You'll need to find the fourth derivative of arctan and then find the maximum value for the fourth derivative of arctan over the interval [0, 0.4].

The fourth derivative of arctan is x(6x^2+9)/(1-x^2)^(7/2). The max value on [0, 0.4] is 7.334.

So your final formula is:
((7.334)x^4) / (4)!

Substitute 0.4 in for x and you get:
((7.334)(0.4)^4) / (4)! = 0.007823

The forumla for the exact remainder is:
| f(x) - Pn(x)| or
| arctan(x) - x - x^3/3 |

So subtiitute 0.4 in for x again and you get:
| arctan(0.4) - (0.4) 0 (0.4)^3/3 | = 0.001833

Thus 0.007823 is the upper bound of the error and 0.001833 is the exact remainder.

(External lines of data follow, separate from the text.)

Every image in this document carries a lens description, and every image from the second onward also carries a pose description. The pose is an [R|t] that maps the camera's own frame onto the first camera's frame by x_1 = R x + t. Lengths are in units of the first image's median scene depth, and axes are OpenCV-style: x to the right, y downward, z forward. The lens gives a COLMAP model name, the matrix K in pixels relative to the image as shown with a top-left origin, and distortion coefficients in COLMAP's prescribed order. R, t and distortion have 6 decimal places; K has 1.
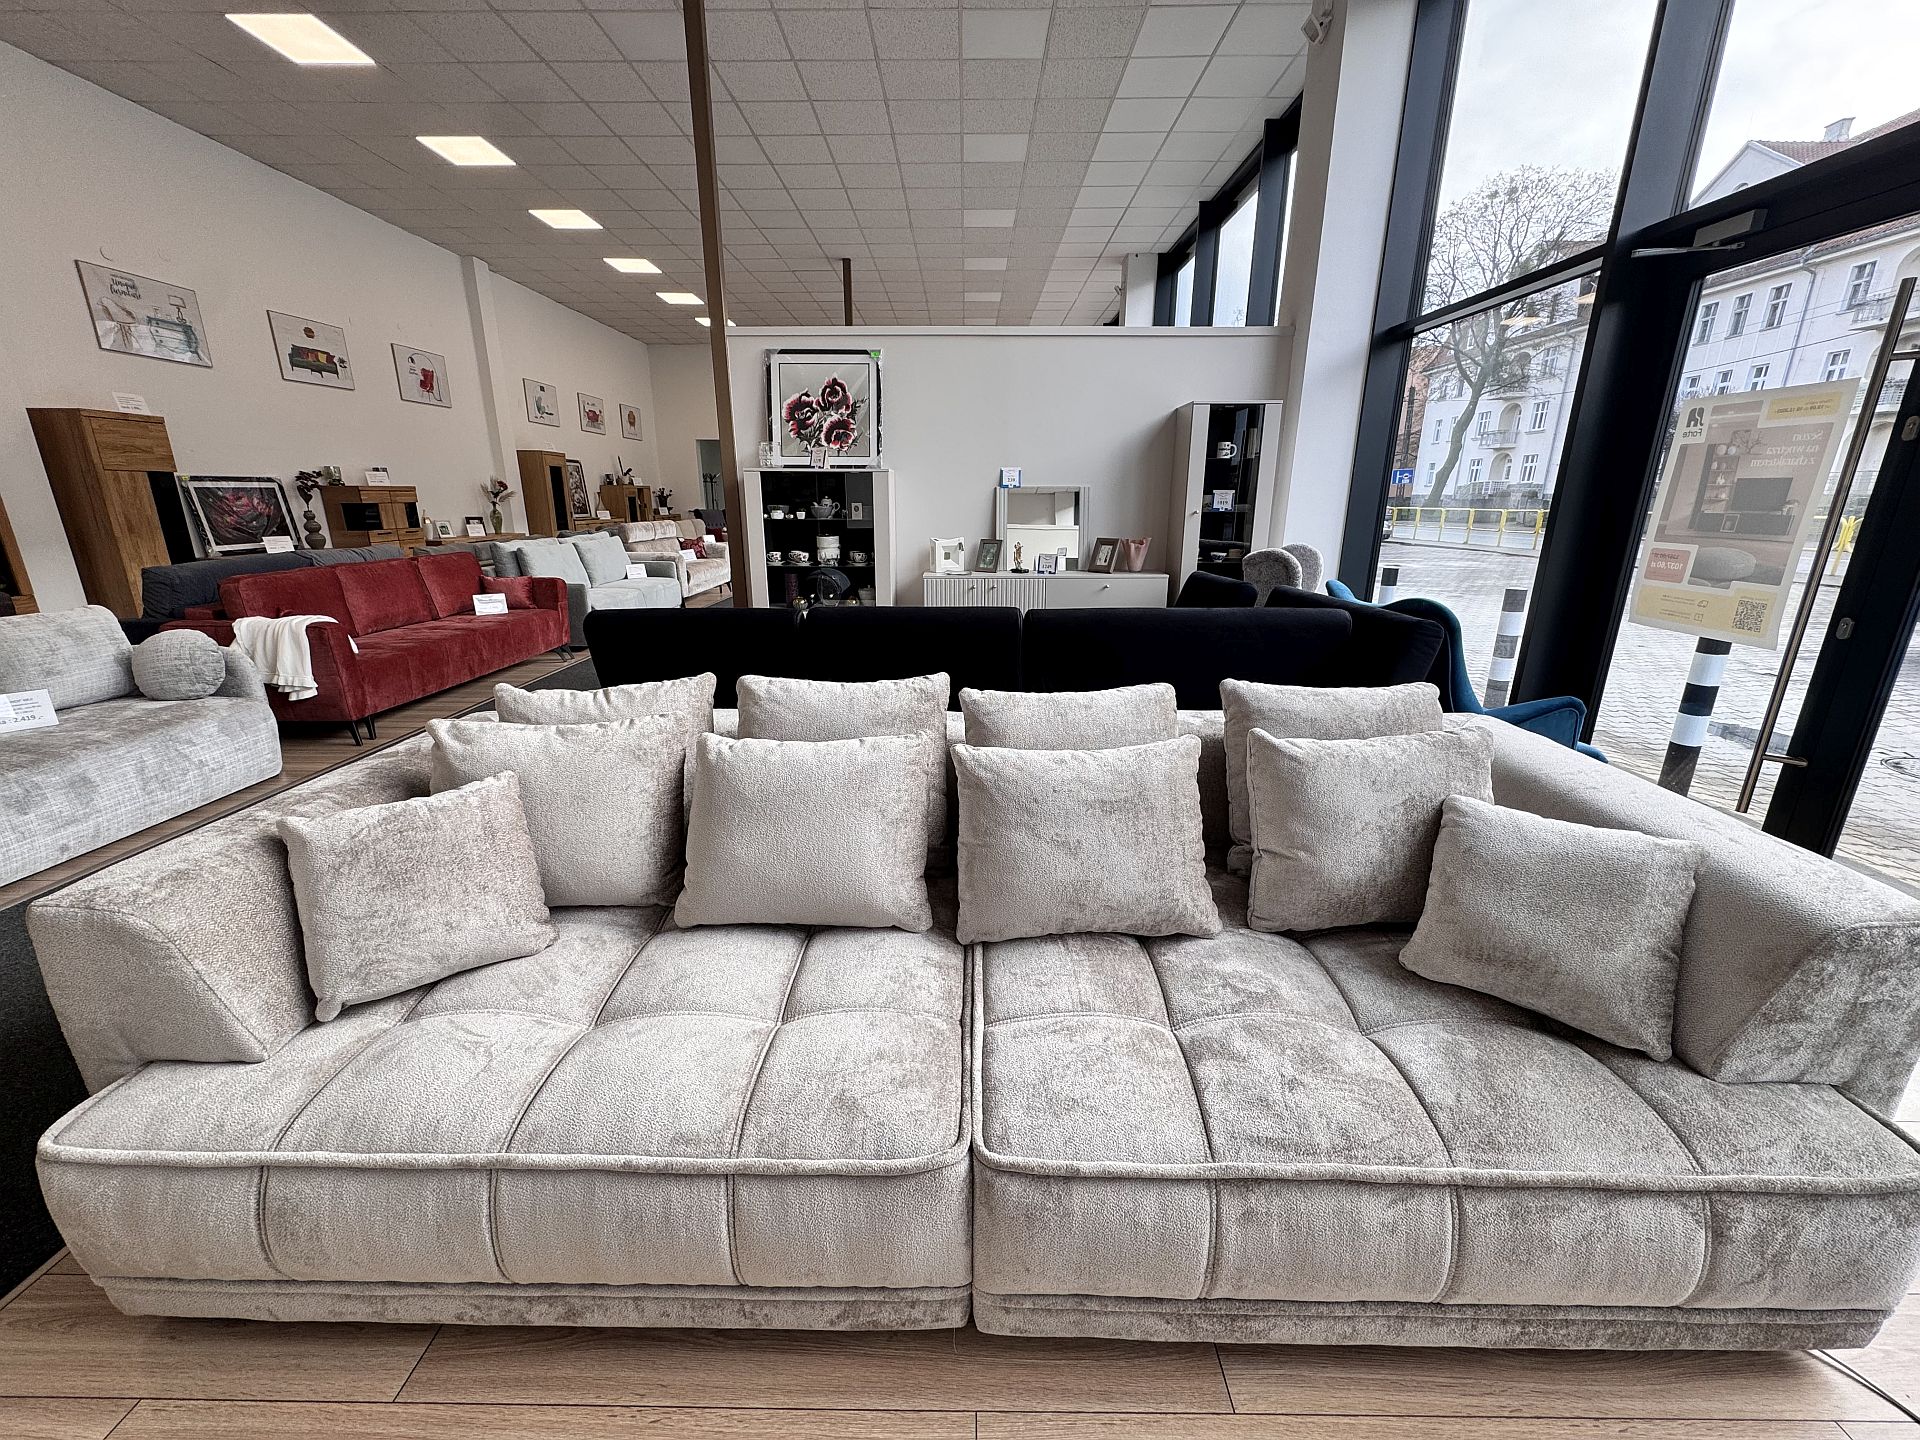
lens RADIAL K [[759.7, 0, 958.5], [0, 759.7, 728.9], [0, 0, 1]] dist [-0.004467, 0.001012]
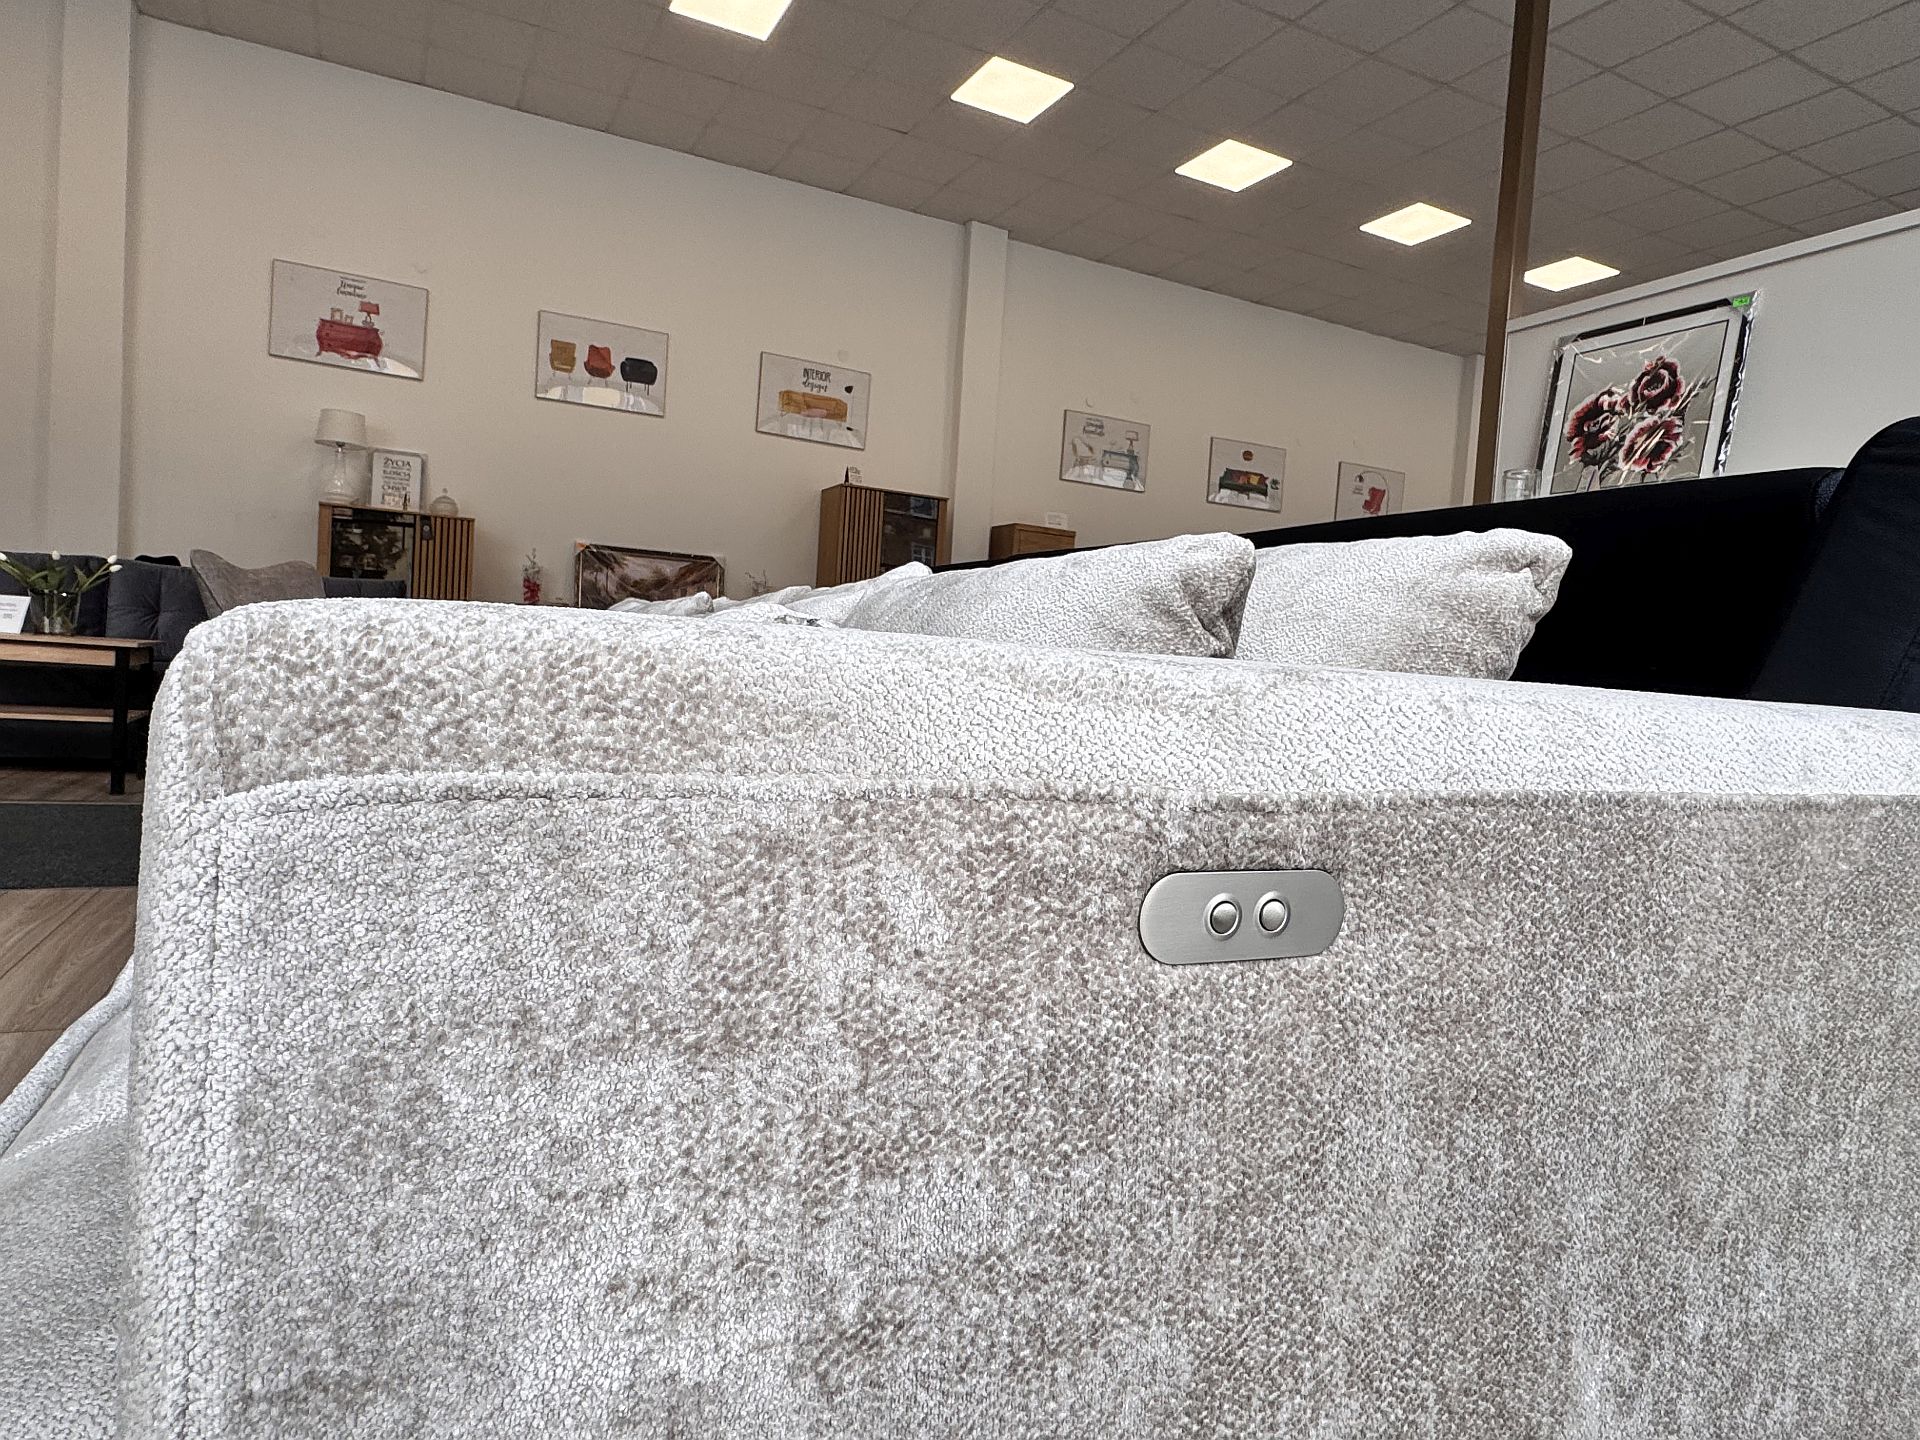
lens RADIAL K [[1114.5, 0, 940.2], [0, 1114.5, 737.9], [0, 0, 1]] dist [0.002259, 0.000785]
pose [[0.454167, 0.088008, -0.886559, 0.359067], [-0.322119, 0.944010, -0.071304, 0.053896], [0.830645, 0.317962, 0.457087, 0.227167]]
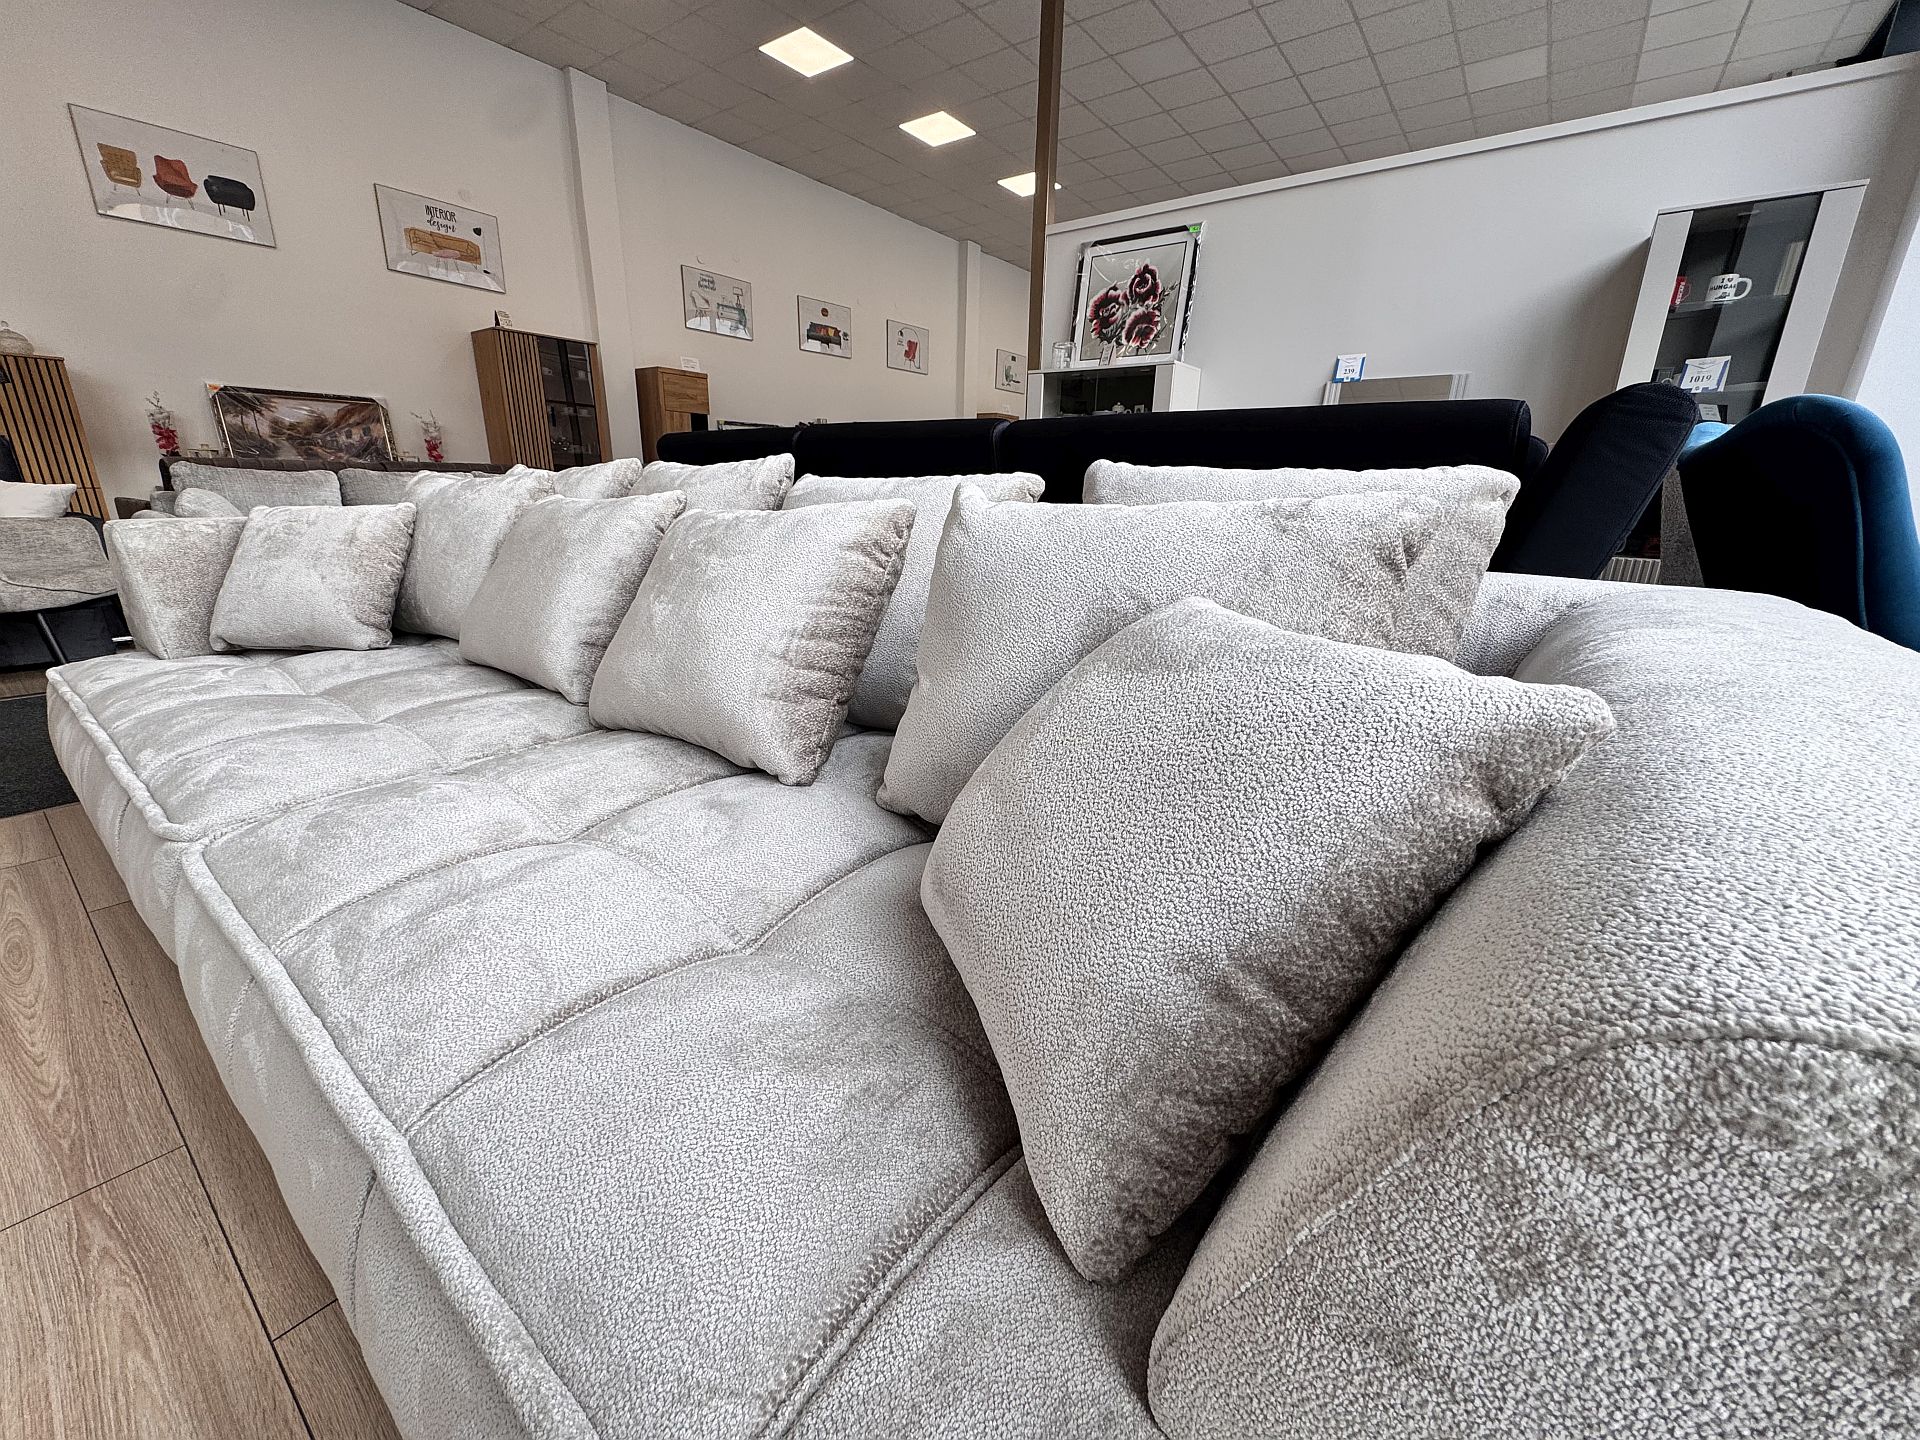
lens RADIAL K [[759.7, 0, 959.3], [0, 759.7, 726.4], [0, 0, 1]] dist [-0.004467, 0.001012]
pose [[0.808062, 0.192917, -0.556614, 0.246542], [-0.190390, 0.979675, 0.063147, 0.049099], [0.557484, 0.054948, 0.828368, 0.167888]]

You wouldn't happen to be doing problem #48 in section 9.7 of this book, would you?

Thanks a bunch

And yeah, it's #47 in 9.7, but it's not Early Transcendental Functions, it's just Calculus of A Single Variable, Eighth Edition. But it's the same number and section, so I don't know how different they are.

[Flying Mullet]

If you run into any more problems, check out this site:
Calc Chat Free Solutions

It's the online companion to the textbook and they worked out the solutions to the odd number problems there.

Hopefully if you're scratching your head on a problem it will help you.